To dismiss the Oregon Petition, "Frontline" asserted at least twice during the program that "97 percent of active climate researchers" believe that humans are a significant cause of global warming. ("Significant" can range from "the most influential" to "barely detectable.") Thus, why should you few skeptics be taken seriously?
The origin of this often-quoted percentage is curious. Canadian environmentalist Lawrence Solomon was a global warming believer until he authored a 2008 book, "The Deniers: The world-renowned scientists who stood up against global warming hysteria, political persecution, and fraud."
More recently he traced the origin of the "97 percent" assertion back to a two-minute online survey of 10,257 earth scientists, conducted in 2009 by two researchers at the University of Illinois.
The researchers, Doran and Zimmerman, deliberately excluded the solar scientists, space scientists, cosmologists, physicists, meteorologists and astronomers who might have thought that the sun and planetary movements might have something to do with Earth’s climate.
They also decided that neither academic qualifications nor scientific accomplishment would be a factor in whose responses could be accepted -- about 1,000 of those surveyed did not have a Ph.D, and some didn’t even have a master’s degree. They reduced the list to 3,146 who responded to these two questions:
1. When compared with pre-1800s levels, do you think that mean global temperatures have generally risen, fallen, or remained relatively constant?
2. Do you think human activity is a significant contributing factor in changing mean global temperatures?
Ninety percent of the respondents answered "risen" to the first question, presumably assuming it referred to the pre-1850 Little Ice Age. Eighty two percent of the respondents answered "yes" to the second question.
Those percentages weren’t impressive enough for the researchers, so they further reduced the sample until only 77 remained. Seventy five of the select 77 said "yes" to both questions, producing the desired "consensus" finding that "97 percent of active climate researchers" believe that humans are a significant cause of global warming. Those human activities, incidentally, include land use changes as well as greenhouse gas emissions.

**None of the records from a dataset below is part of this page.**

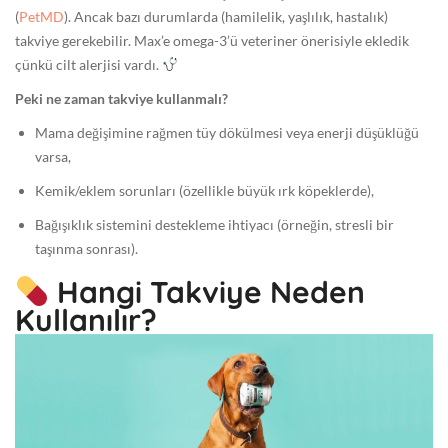
0
(
PetMD
). Ancak bazı durumlarda (hamilelik, yaşlılık, hastalık)
0
takviye gerekebilir. Max’e omega-3’ü veteriner önerisiyle ekledik
G
çünkü cilt alerjisi vardı.
e
n
Peki ne zaman takviye kullanmalı?
e
Mama değişimine rağmen tüy dökülmesi veya enerji düşüklüğü
l
varsa,
Kemik/eklem sorunları (özellikle büyük ırk köpeklerde),
Bağışıklık sistemini destekleme ihtiyacı (örneğin, stresli bir
taşınma sonrası).
Hangi Takviye Neden
Kullanılır?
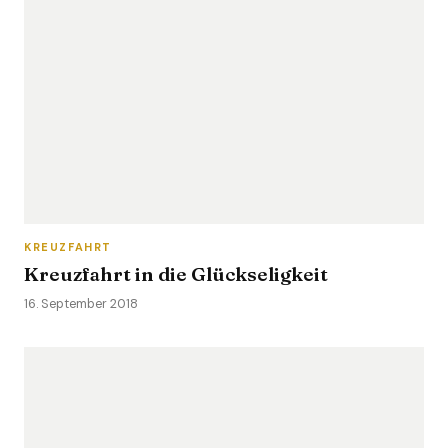
KREUZFAHRT
Kreuzfahrt in die Glückseligkeit
16. September 2018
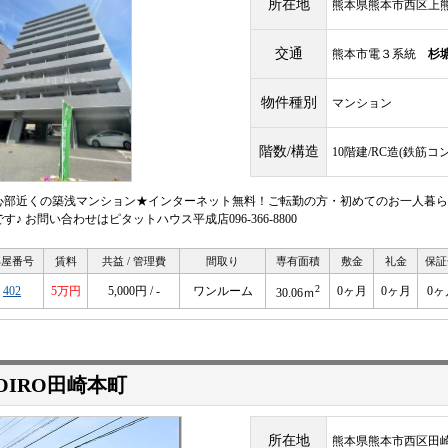
所在地
熊本県熊本市西区上熊
交通
熊本市電３系統
杉
物件種別
マンション
階数/構造
10階建/RC造(鉄筋コ
心部近くの築浅マンション★インターネット無料！ご転勤の方・初めてのお一人暮ら
す♪ お問い合わせはピタットハウス平成店096-366-8800
部屋番号
賃料
共益 / 管理費
間取り
専有面積
敷金
礼金
保証
2
402
5万円
5,000円 / -
ワンルーム
0ヶ月
0ヶ月
0ヶ
30.06ｍ
OIRO田崎本町
所在地
熊本県熊本市西区田崎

This manufactured "consensus" is obviously dishonest, but "Frontline" repeated it twice while alleging that skeptical scientists were largely funded by fossil fuel interests and other undesirables.
One Vermont politician who has made himself a champion of a supposed climate change consensus is Gov. Peter Shumlin. He has repeatedly blamed human-caused "climate change" for every noticeable weather event, and predicts that unless checked it will lead to an "unspeakably horrid future."
"The evidence is overwhelming," he has declared, "and any other conclusion is simply irresponsible."
So you must accept Shumlin’s personal conclusion about the Menace of Global Warming, or you’re simply irresponsible, well beyond the pale of civilized discussion.
This would be merely annoying, but for the fact that Shumlin’s nonexistent climate change consensus is the indispensable rationale for his sweeping program of energy taxes, mandates, subsidies, regulations, and credits, many of which seem to produce wealth for his friends in the renewable industrial complex at the expense of everybody else.
John McClaughry is vice president of the Ethan Allen Institute (www.ethanallen.org).